Inside the IRA’s historic, high-stakes investment in energy efficiency

Source: Canary Media


The Inflation Reduction Act made an $8.8B investment in home energy efficiency. Now, it’s up to states to figure out how to put the money into practice.

The Inflation Reduction Act has created the biggest federal investment in home energy efficiency in history, with $8.8 billion to weatherize homes, install efficient electric heating and appliances, and help households save billions of dollars in energy costs and cut their carbon emissions.

Now, nearly a year after the law’s passage, the rules for how U.S. states and territories can access these unprecedented federal incentives have been released — and the hard work of putting the money to use can begin.

Late last month, the U.S. Department of Energy issued its requirements and instructions for accessing $4.3 billion from the Home Efficiency Rebates Program, which offers whole-home efficiency grants, and $4.275 billion from the Home Electrification and Appliance Rebates Program, which offers rebates for electric-powered home systems.

Those two programs — along with $225 million in grants for tribal governments that haven’t yet been finalized — represent a ​“groundbreaking” effort to bring efficiency to millions of homes and apartments across the nation, DOE Deputy Secretary David Turk said during a July 27 press conference revealing the new rules.
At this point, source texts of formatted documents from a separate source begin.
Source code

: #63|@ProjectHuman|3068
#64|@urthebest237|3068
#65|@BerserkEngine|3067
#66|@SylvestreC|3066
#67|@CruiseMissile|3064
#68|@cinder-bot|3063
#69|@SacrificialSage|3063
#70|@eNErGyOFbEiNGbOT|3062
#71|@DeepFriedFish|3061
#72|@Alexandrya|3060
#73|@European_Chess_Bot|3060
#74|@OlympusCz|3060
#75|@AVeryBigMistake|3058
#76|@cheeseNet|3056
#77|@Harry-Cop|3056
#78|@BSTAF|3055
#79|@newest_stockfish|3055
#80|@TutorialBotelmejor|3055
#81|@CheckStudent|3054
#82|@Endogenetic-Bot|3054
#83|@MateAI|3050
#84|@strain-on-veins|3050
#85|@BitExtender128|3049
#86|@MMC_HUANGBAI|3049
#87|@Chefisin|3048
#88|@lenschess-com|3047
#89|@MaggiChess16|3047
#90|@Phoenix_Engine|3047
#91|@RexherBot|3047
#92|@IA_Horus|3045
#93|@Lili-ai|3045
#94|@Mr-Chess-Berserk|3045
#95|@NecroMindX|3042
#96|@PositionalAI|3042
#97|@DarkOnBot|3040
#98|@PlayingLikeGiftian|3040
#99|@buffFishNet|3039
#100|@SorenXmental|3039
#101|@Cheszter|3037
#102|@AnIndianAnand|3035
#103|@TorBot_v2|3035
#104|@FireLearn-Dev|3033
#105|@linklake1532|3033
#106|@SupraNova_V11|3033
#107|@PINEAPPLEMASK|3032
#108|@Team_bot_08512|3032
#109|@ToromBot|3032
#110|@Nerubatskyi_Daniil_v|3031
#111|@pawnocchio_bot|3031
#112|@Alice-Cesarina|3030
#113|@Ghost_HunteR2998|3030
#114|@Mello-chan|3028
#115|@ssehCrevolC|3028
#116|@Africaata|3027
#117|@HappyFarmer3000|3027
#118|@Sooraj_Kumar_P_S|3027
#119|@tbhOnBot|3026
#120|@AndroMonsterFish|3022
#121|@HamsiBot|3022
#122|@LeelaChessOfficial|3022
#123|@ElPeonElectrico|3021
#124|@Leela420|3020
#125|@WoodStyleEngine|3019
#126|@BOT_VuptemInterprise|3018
“Just to underscore how big a deal this is, families will be able to save hundreds and thousands of dollars on insulating their homes, installing heat pumps, upgrading to electric energy appliances, and much, much more,” he said.

DOE forecasts that these incentives could drive up to $1 billion in annual energy cost savings across the country. They could also help create over 50,000 jobs, ​“from manufacturing all the way to installation,” Turk said.